Half the money goes to prizes and the rest is spent on providing services ranging from employment to rehabilitation and specialised education.
Aside from employing ticket sellers, ONCE owns fully or in part 29 firms that hire disabled people and it lobbies businesses to take on workers.
Among its companies is a news agency, an industrial laundry, a hotel chain and temp agency that supplies cleaners and security guards to offices.
ONCE created 7,100 jobs for disabled people last year even as Spain’s jobless rate hit 26 percent as the country struggled with the fallout from the collapse of a decade-long property bubble in 2008.
It employs just over 65,000 people in total.
“I think we have taken a great weight off of the state administration.

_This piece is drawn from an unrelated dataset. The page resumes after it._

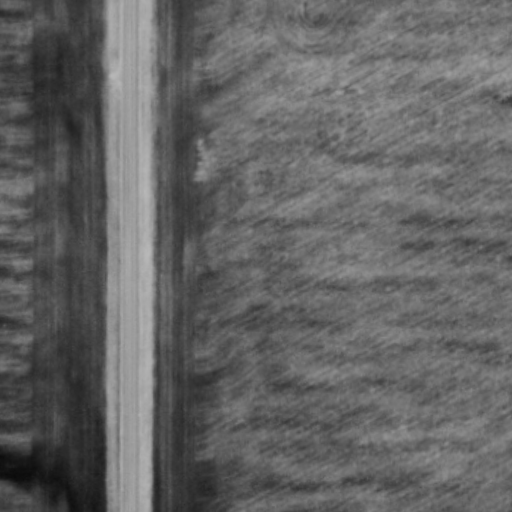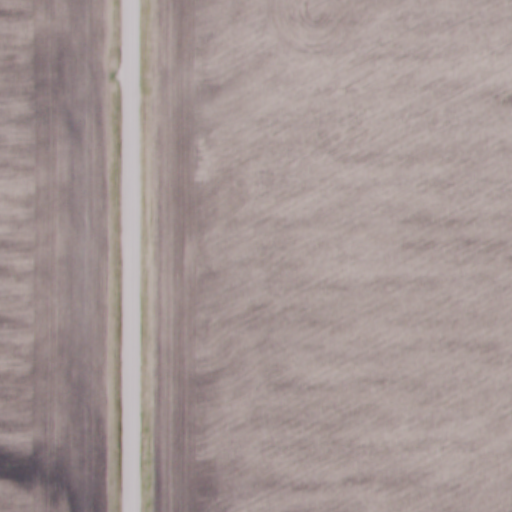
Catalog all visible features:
crop: (53, 256)
road: (135, 256)
crop: (332, 258)
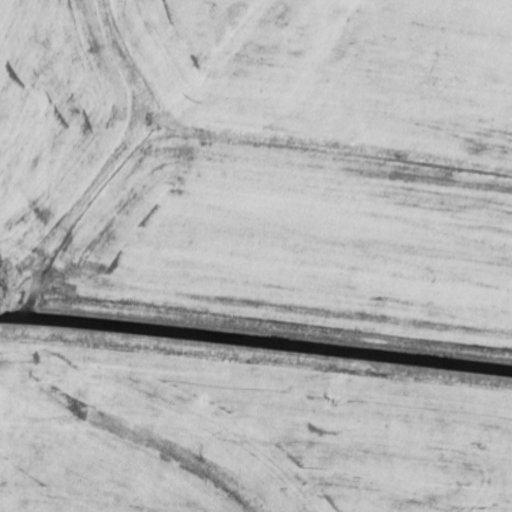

We have based our model on being active people, of living from our own efforts,” said ONCE president Miguel Carballeda who began his career at the organisation as a lottery ticket seller.
The strategy aims to leverage people’s abilities, “with the idea that we should be valued for what we have and not for what we lack,” he said.
ONCE also provides training to help disabled people more employable.
It translates textbooks into braille for those attending university and it operates a physiotherapy school for blind students, whose graduates are in high demand.
Classes are smaller than at other physiotherapy schools in Spain to give students more hours of hands-on practice.
A maximum of 24 students graduate from the school each year and all of them find work in their field after completing the four-year degree.
Graduates are successful not because blind people have a better sense of touch as many people mistakenly believe, but because they receive a higher level of training than those at other schools, the director of the school, Javier Sainz de Murieta, said.
“They either get extra training or else the whole world will prefer someone without a disability,” he said.
Isabel Chacon, who will graduate from the school in May, said the school had given her a new sense of direction since she lost her vision six years ago due to complications from diabetes.
“I am really happy. Its a great feeling helping patients,” the 33-year-old said.